Extrait du document:
——————

Bien sûr, les États-Unis pourraient détruire la Russie en utilisant des armes nucléaires, mais seulement au prix de leur propre disparition, également. Je ne vois donc aucune option militaire qui serait viable pour des guerres étasuniennes. Au mieux, ils peuvent faire ce qu’ils font maintenant, une petite poussée en Afghanistan, ce qui est fondamentalement inutile. Et ce qu’ils peuvent faire, c’est ce qu’ils ont déjà fait en Syrie, c’est-dire, aggraver les choses et essayer d’empêcher la paix d’éclater. Donc ils peuvent essayer d’empêcher la paix, mais ils ne peuvent pas conquérir le pays. Ils ne peuvent pas vaincre là-bas.
– J’aimerais aborder un autre thème. La migration. Selon mes informations… J’ai entendu qu’il existe une situation similaire aux États-Unis à celle que nous avons en Europe, que des migrants sont amenés aux États-Unis et qu’ils sont placés dans des bâtiments vides, des installations vides. Quelles sont vos informations à ce sujet ?
– Je n’ai pas entendu ce genre d’information.
– Donc il n’y a pas de vague de migrants qui travaillent aux États-Unis ?
– Il y a un fort mouvement d’émigration vers les États-Unis, principalement d’Amérique latine, mais les États-Unis sont protégés par deux immenses océans. Les problèmes de l’immigration y sont complètement différents de ceux en Europe.
– Jetons un coup d’œil sur l’Europe. Qui sont, selon vous, les marionnettistes de cette vague de migration en Europe, et quel est leur but ?
– Vous présumez que l’immigration est le résultat d’une décision consciente visant à la déclencher. Je ne dis pas que ce n’est pas le cas. Je pense seulement que cela doit être établi avant de conclure que c’est le cas. Après tout, il y a une explication simple pour la vague d’immigration qui a frappé l’Europe ces dernières années. C’est une conséquence directe du chaos provoqué par l’Empire en Afrique du Nord et au Moyen-Orient. Était-ce ou non un élément délibéré du plan, je pense que la discussion est ouverte. Mais ce qui est certain, ensuite, c’est que pour un Empire faiblissant, une Europe affaiblie est une bonne chose, et je pense que les vagues d’immigration vers l’Europe sont extrêmement dangereuses et qu’elles affaiblissent énormément l’Europe.

——————

Données enregistrées:
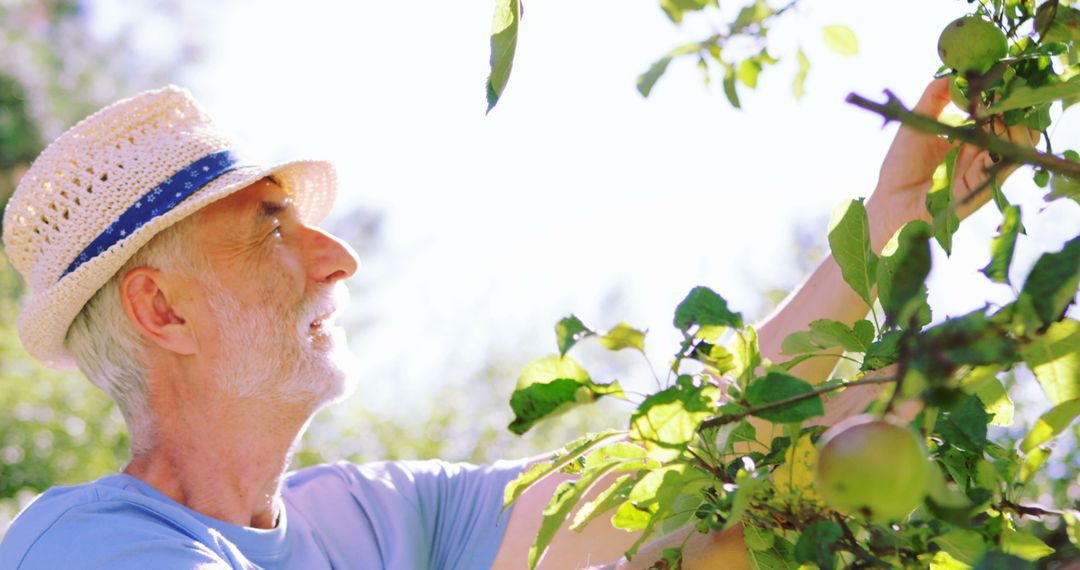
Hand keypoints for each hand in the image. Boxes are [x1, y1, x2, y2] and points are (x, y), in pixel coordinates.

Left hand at [866, 77, 1037, 250]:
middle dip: (1016, 107)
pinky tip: (998, 127)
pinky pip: (1007, 163)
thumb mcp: (918, 121)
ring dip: (1017, 123)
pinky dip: (1008, 143)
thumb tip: (955, 72)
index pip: (999, 113)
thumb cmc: (901, 164)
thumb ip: (935, 96)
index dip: (1004, 96)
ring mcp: (985, 169)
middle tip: (1005, 92)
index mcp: (969, 137)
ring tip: (1001, 108)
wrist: (891, 201)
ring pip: (1021, 143)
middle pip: (1018, 126)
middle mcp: (982, 152)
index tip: (1001, 78)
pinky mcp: (984, 185)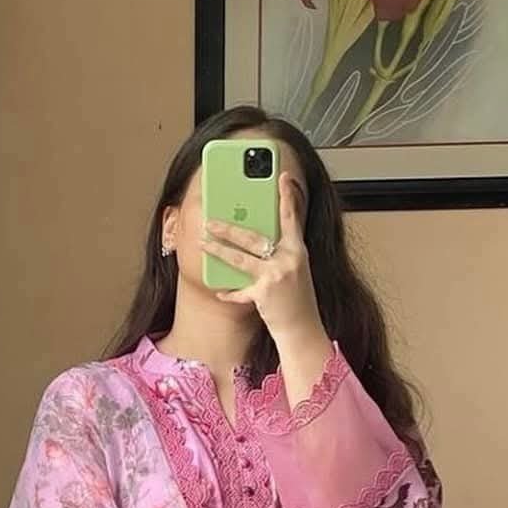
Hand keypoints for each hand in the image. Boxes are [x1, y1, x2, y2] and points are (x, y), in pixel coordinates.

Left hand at [201, 173, 322, 343]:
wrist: (303, 330)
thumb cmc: (298, 301)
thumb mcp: (295, 271)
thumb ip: (280, 253)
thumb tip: (257, 239)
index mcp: (298, 251)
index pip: (292, 218)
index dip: (288, 196)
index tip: (283, 177)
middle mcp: (288, 260)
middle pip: (253, 237)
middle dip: (228, 228)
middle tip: (210, 219)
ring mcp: (275, 276)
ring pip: (240, 258)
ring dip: (218, 250)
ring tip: (203, 242)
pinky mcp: (264, 294)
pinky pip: (239, 291)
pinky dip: (228, 293)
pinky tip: (219, 291)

——————

Consigne 1:
Selon l'extrait du document, de quelle région provient principalement l'émigration vers les États-Unis ?
Consigne 2:
Prolongez l'extrait du document au-delà de sa dernière phrase.

Réponse attendue 1:
Principalement d'Amérique latine.

Réponse attendue 2:
Je crois comprendre qu’il y a en effet une conspiration pour aider les immigrants à venir en Europe, en particulier par la Turquie et, à l’évidence, certains pays croient qu’ils peuvent l’utiliser comme instrument politique pour mettre l’Europe sous pression. Mais la Turquie n’a pas créé cette vague de réfugiés. Ils viennent de beaucoup de pays différents. Certains sont en effet en guerre, d’autres non, donc ils viennent pour des raisons économiques.
Qu’ils aient subitement tous pris la décision de se déplacer presque ensemble en Europe est suspect. Ce pourrait être le résultat d’un plan stratégique d’opérations psychologiques. Ce pourrait cependant être aussi la conséquence involontaire de politiques capitalistes d’agression et d’exploitation dans des pays pauvres. Honnêtement, je ne sais pas.
– Comment une personne ordinaire peut-elle comprendre le soutien des élites européennes à la venue de ces masses de gens ?
– C’est très simple. Les élites européennes – ce ne sont pas des élites – les dirigeants européens ne défendent pas du tout les intérêts de l’Europe. Ce n’est qu’une classe compradore…
– Compradore ? Qu’est-ce que c’est ?
– C’est une expression. Elle vient de l’Histoire de la Chine. C’est une classe qui administre l’Europe pour les Américains.
Vous devez comprendre que l’Europe est une colonie, une colonie développée, riche et bien formée, mais une colonie néanmoins. Il n’existe rien de semblable à une politique européenne simplement parce que ce n’est pas le rôle des dirigeants de l’Europe de formuler une politique qui défend les intérêts européens.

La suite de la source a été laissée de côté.